Погодин встал, поставил стул к стене, попрощался и легкой походкой вышел из кабинета. Окраинная улица привела его к частным домам, похожим друг на друга, с кустами запыленной акации в садиках перед окнами, с резными наличниками и прочными воротами. Дом-крестовик, половину которого купили год назад Лапочкины, несмело выглядывал из пустого короткого закоулка. Обе половины оказались закрыты. На каждой двери висел надежный замок. Погодин поглядел по сторонам. Не обнаружив никого в большом дворе, вздохнул и, недовольный, медленно направился обратно, решив, что ждать хозяев

бесполезно, а Толька, если бы приехал, должен быть дома. Такие, как он, обычно уходят из дома после обеда и возвращаются за полночь. Погодин махнул рукой и зашагал к автобусной остановке.

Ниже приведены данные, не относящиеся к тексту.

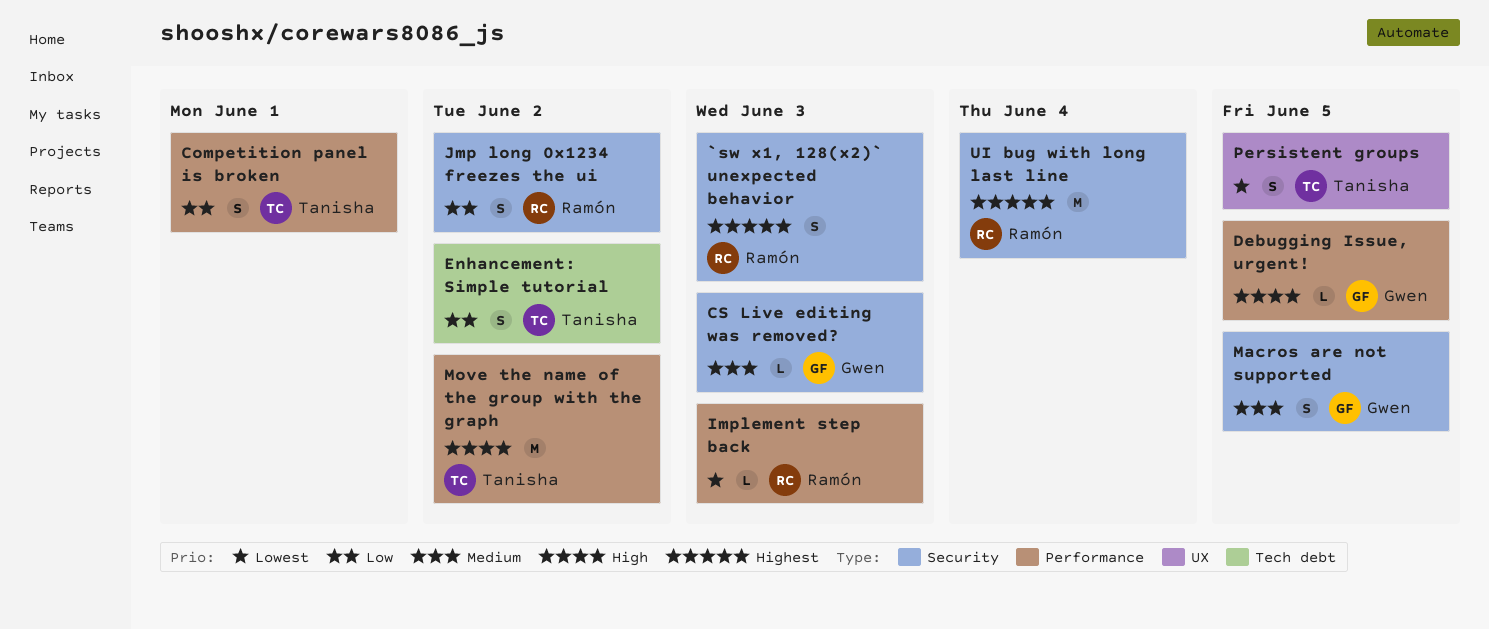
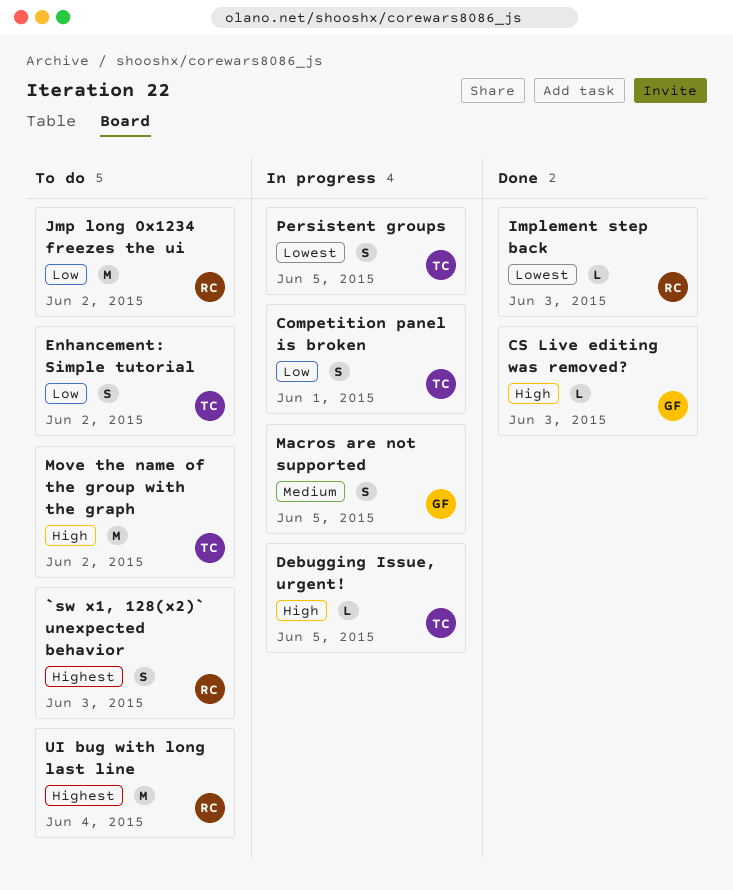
CS Live editing was removed?, priority: Medium -> High
Debugging Issue, urgent!, owner: Gwen -> Tanisha
Jmp long 0x1234 freezes the ui, estimate: S -> M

…Екатерина Куранова, женщина усталая и грустная, жила на четвертом этаже, занимала в общей квартире старательно выбеленную комнату, обставленную скромно. В больнице, где она работала медсестрой, ее хвалили за добросовестность и чуткость к больным, за душевную щедрость. В такие минуты ей было легко и радостно. Но как только появлялась дома, наваливались тяжелые мысли о неустроенной личной жизни, о первой горькой любви, после которой появился Славка.

С тех давних дней Куранова относится к мужчинам с недоверием и непонятным для самой презрением. Особенно одиноко после того, как отправила в училище Славку. Считала, что Славкина жизнь началась неудачно, с обрывами и крутыми опасными поворотами. Все пошло со школы. Славке не давалась математика, и, перебиваясь с двойки на тройку, он стал бояться ее. В дни контрольных работ нервничал, был хмур, неразговорчив, подавлен. Попытки подтянуть математику привели к снижению оценок по другим предметам. Он потерял веру в себя, сник, замкнулся.

В восьмом классе Славкино положение осложнилось. Новый классный руководитель, женщина властная и жесткая, с замашками огрубевшего администратора, определила Славку в число нерадивых. Открыто, на виду всего класса обвиняла его в недобросовестности и лени, угрожала педсоветом, вызывала в школу мать… Но на Славку уже ничего не действовало, он стал постепенно отдаляться от всех, кто не хотел его понимать. Малейшую несправедливость принимал как горькую обиду.

Отдушину он находил на улице, в компании Крестова. С большим трудом он закончил восьмой класс и вместе с Крестовым уехал в училище.